At its recently concluded Think 2021 conference, IBM introduced Project CodeNet to develop machine learning models that can help in programming. The large dataset consists of 14 million code samples and 500 million lines of code in over 55 different languages, including C++, Java, Go, Python, COBOL, Pascal, and Fortran.
Modern computer programs have millions of lines of code and are hard to debug, maintain, update, and document. The use of artificial intelligence to write codes has been an important area of research for many years. However, it is easier said than done. The fact that programming languages have context poses a major challenge. Every line of code must be contextual. Understanding the context is a tricky and time-consuming task. The challenge gets bigger with larger programs as context can be related to multiple libraries of code.
Sign up for your weekly dose of what's up in emerging technology.
IBM’s Project CodeNet can help extract this context with a sequence-to-sequence model. As per IBM’s team, this method is more significant in machine understanding of code instead of machine processing of code.
Project CodeNet has code samples curated from open programming competitions over the years, including challenges posted on coding platforms such as AIZU and AtCoder containing correct and incorrect answers to the challenges. It consists of high-quality metadata and annotations.
It also has a rich set of information in terms of code size, memory footprint, CPU run time, etc. The team used reinforcement learning techniques for code translation by determining the equivalence of two code samples in different languages by curating sample input and output from the problem description (it contains problem statement, input and output format).

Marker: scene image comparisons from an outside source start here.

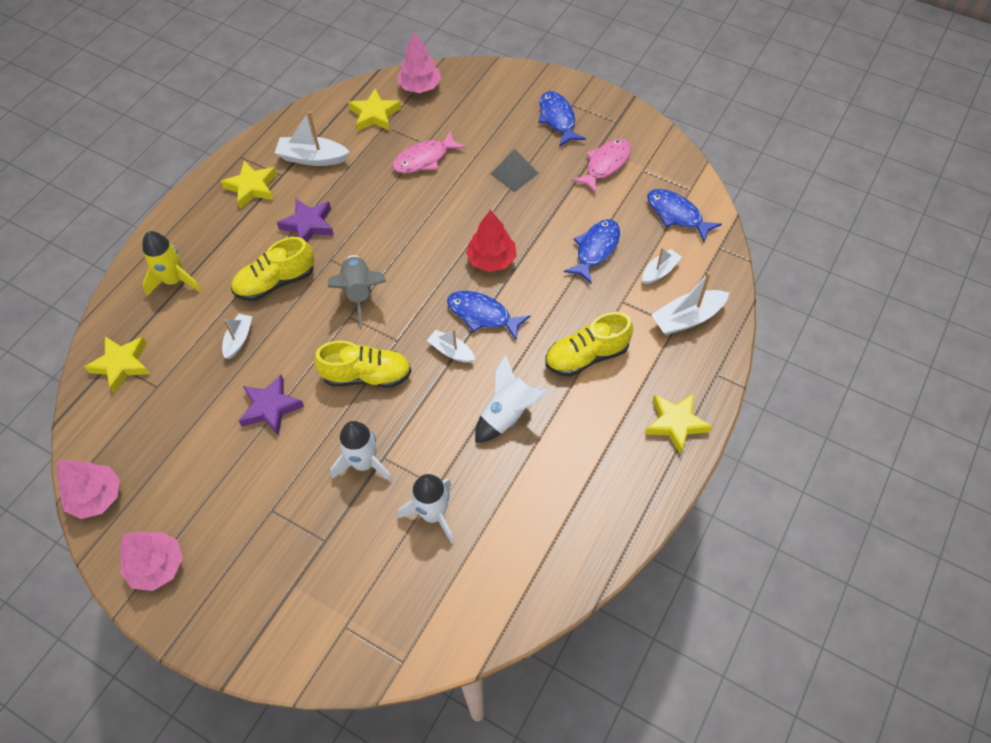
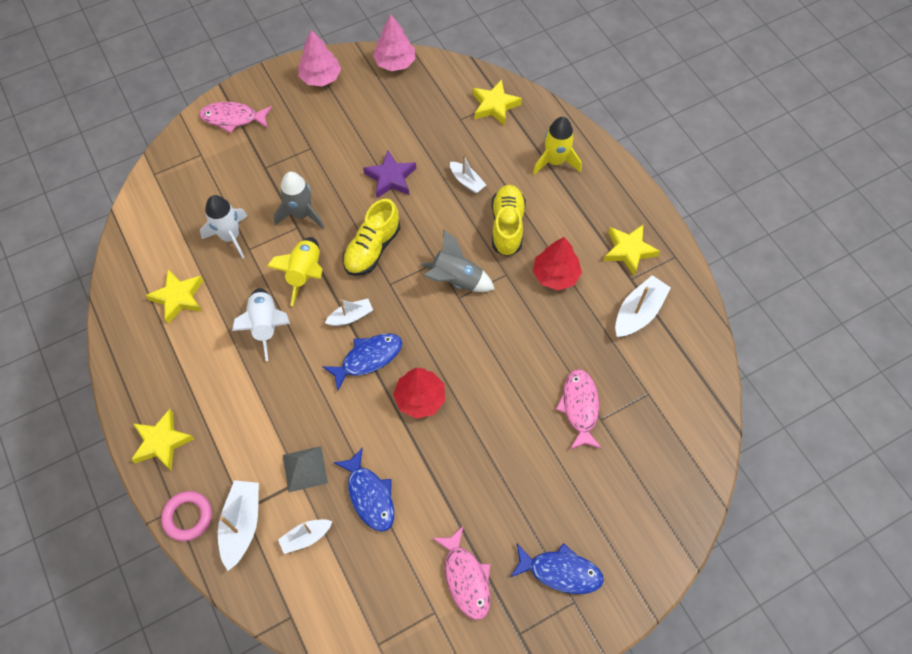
camera: 120 degrees right, 5 degrees up
purple star [277,199,334,242] -> red tree [533,237,582,290]
white rocket [330,421,393,482] -> grey rocket [274,172,324,229]
yellow star [348,89,401,131] -> yellow star moved to [145,269,203,324]
pink tree [397,32,441,93] -> none
grey pyramid [490,149,539,192] -> grey pyramid moved to [283,446,328,492]
yellow shoe [545,312,633,377] -> none
white boat [642,248,682,284] -> white boat turned 75 degrees clockwise [278,519,333,554]
blue fish [647,189,722,242] -> none
none -> pink ring [161,491,212,541]
none -> pink fish [199,102,272,133]
none -> yellow rocket [266,237,323,306]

Available as part of the dataset in CodeNet, users can execute these accepted codes samples to extract additional information and verify outputs from the generative AI models for correctness. This feature is handy when translating from one language to another. The dataset from Project CodeNet can be used for code search and clone detection. Since these code samples are labelled with their acceptance status, AI techniques can be used to distinguish correct from incorrect codes. Samples are also labelled with CPU run time and memory footprint to understand regression and prediction.
“Given its wealth of programs written in a multitude of languages, we believe Project CodeNet can serve as a benchmark dataset for source-to-source translation and do for AI and code what the ImageNet dataset did years ago for computer vision,” the team said.
Teaching AI to code
IBM’s Project CodeNet is the latest stab at teaching AI to code.
Earlier, researchers from Microsoft and the University of Cambridge developed DeepCoder to solve fundamental programming problems. The team used a technique called program synthesis, in which the tool creates new programs by collating lines of code sourced from existing software. It requires a list of inputs and outputs for each code fragment to determine which pieces of code can be used.
In 2019, MIT introduced SketchAdapt, a program-writing AI. SketchAdapt is trained on tens of thousands of program examples and can compose short, high-level programs. The tool knows when to switch from statistical pattern-matching to less efficient yet more versatile symbolic reasoning mode.
One of the use cases of GPT-3 is code development. This language model from OpenAI can assist users in building their applications with text prompts; the system uses user input to generate code. This is particularly useful in cases where rapid prototyping of applications is required. Companies such as debuild.co are already using GPT-3 for accelerating the application development process.